I have been trying to get Accord's KDTree working but am running into probloems. The help file for that page looks like C???.
I have the following code. pointArray is an array where each value is an array of doubles:
pointArray(0) = new array (1) {2,5]
pointArray(1) = new array (1) {7,2]
pointArray(2) = new array (1) {100,5]
Dim tree As KDTree(Of Array) = KDTree.FromData(Of Array)(pointArray)
I keep getting an error:
Unable to cast object of type 'System.Array[]' to type 'System.Double[][]'.
I have tried as many combinations of array and doubles as I can but to no avail. Can anybody help me use this in VB.net?

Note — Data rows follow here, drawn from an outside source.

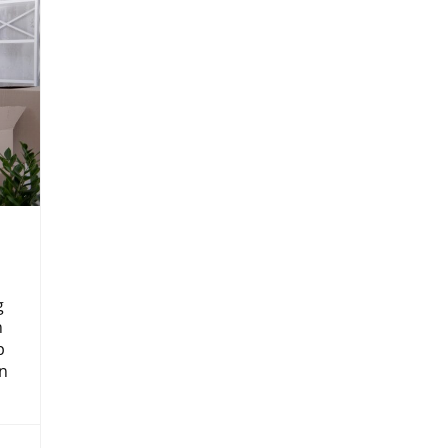
g
n
p
n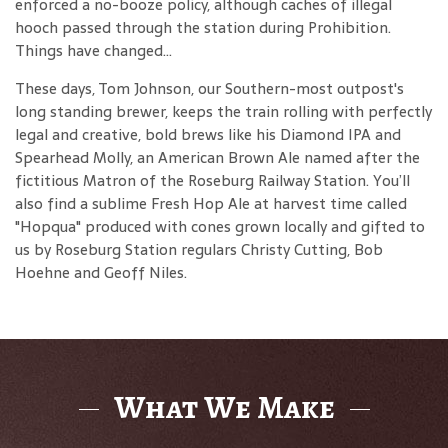
enforced a no-booze policy, although caches of illegal
hooch passed through the station during Prohibition.
Things have changed...
These days, Tom Johnson, our Southern-most outpost's
long standing brewer, keeps the train rolling with perfectly
legal and creative, bold brews like his Diamond IPA and
Spearhead Molly, an American Brown Ale named after the
fictitious Matron of the Roseburg Railway Station. You’ll
also find a sublime Fresh Hop Ale at harvest time called
"Hopqua" produced with cones grown locally and gifted to
us by Roseburg Station regulars Christy Cutting, Bob
Hoehne and Geoff Niles.
What We Make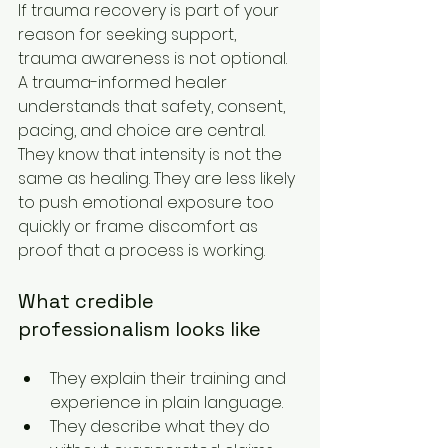
If trauma recovery is part of your 
reason for seeking support, 
trauma awareness is not optional. 
A trauma-informed healer 
understands that safety, consent, 
pacing, and choice are central. 
They know that intensity is not the 
same as healing. They are less likely 
to push emotional exposure too 
quickly or frame discomfort as 
proof that a process is working.
What credible 
professionalism looks like
They explain their training and 
experience in plain language.
They describe what they do 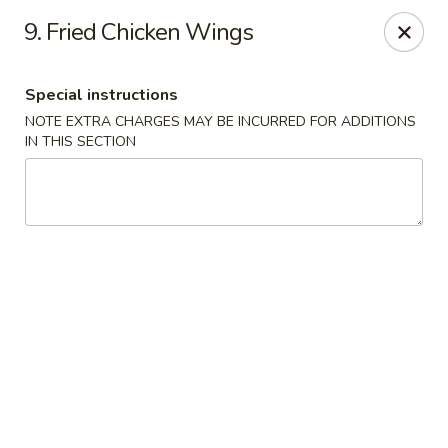
Golden Garden Restaurant - Cresskill
9. Fried Chicken Wings
19 Union Ave Cresskill, NJ 07626
Special instructions
Select Order Type
Select Time
NOTE EXTRA CHARGES MAY BE INCURRED FOR ADDITIONS
IN THIS SECTION
Golden Garden - Cresskill
Opens at 11:00AM
Closed
Store info
Call us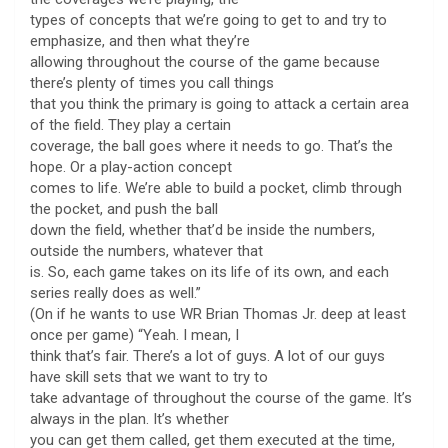
types of concepts that we’re going to get to and try to
emphasize, and then what they’re
allowing throughout the course of the game because
there’s plenty of times you call things
that you think the primary is going to attack a certain area
of the field. They play a certain
coverage, the ball goes where it needs to go. That’s the
hope. Or a play-action concept
comes to life. We’re able to build a pocket, climb through
the pocket, and push the ball
down the field, whether that’d be inside the numbers,
outside the numbers, whatever that
is. So, each game takes on its life of its own, and each
series really does as well.”
(On if he wants to use WR Brian Thomas Jr. deep at least
once per game) “Yeah. I mean, I
think that’s fair. There’s a lot of guys. A lot of our guys
have skill sets that we want to try to
take advantage of throughout the course of the game. It’s
always in the plan. It’s whether
you can get them called, get them executed at the time,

' This is the same example found in Wikipedia page on
' k-d trees: http://en.wikipedia.org/wiki/K-d_tree
' Suppose we have the following set of points:
Dim points =
{
New Double() {2, 3},
New Double() {5, 4},
New Double() {9, 6},
New Double() {4, 7},
New Double() {8, 1},
New Double() {7, 2}
}
' To create a tree from a set of points, we use
Dim tree = KDTree.FromData(Of Integer)(points)
' Now we can manually navigate the tree
Dim node = tree.Root.Left.Right
' Or traverse it automatically
For Each n As KDTreeNode(Of Integer) In tree
Dim location = n.Position
Console.WriteLine(location.Length)
Next
' Given a query point, we can also query for other
' points which are near this point within a radius
Dim query = New Double() {5, 3}
' Locate all nearby points within an Euclidean distance of 1.5
' (answer should be a single point located at position (5,4))
Dim result = tree.Nearest(query, radius:=1.5)
' We can also use alternate distance functions
tree.Distance = Function(a, b) Accord.Math.Distance.Manhattan(a, b)
' And also query for a fixed number of neighbor points
' (answer should be the points at (5,4), (7,2), (2,3))
Dim neighbors = tree.Nearest(query, neighbors:=3)
By the way, if you are going to use the kd-trees, I would suggest to stick with the radius method for the time being. There is currently a small issue with the nearest neighbors method in the current version. The fix will be available in the next release, which should be available soon.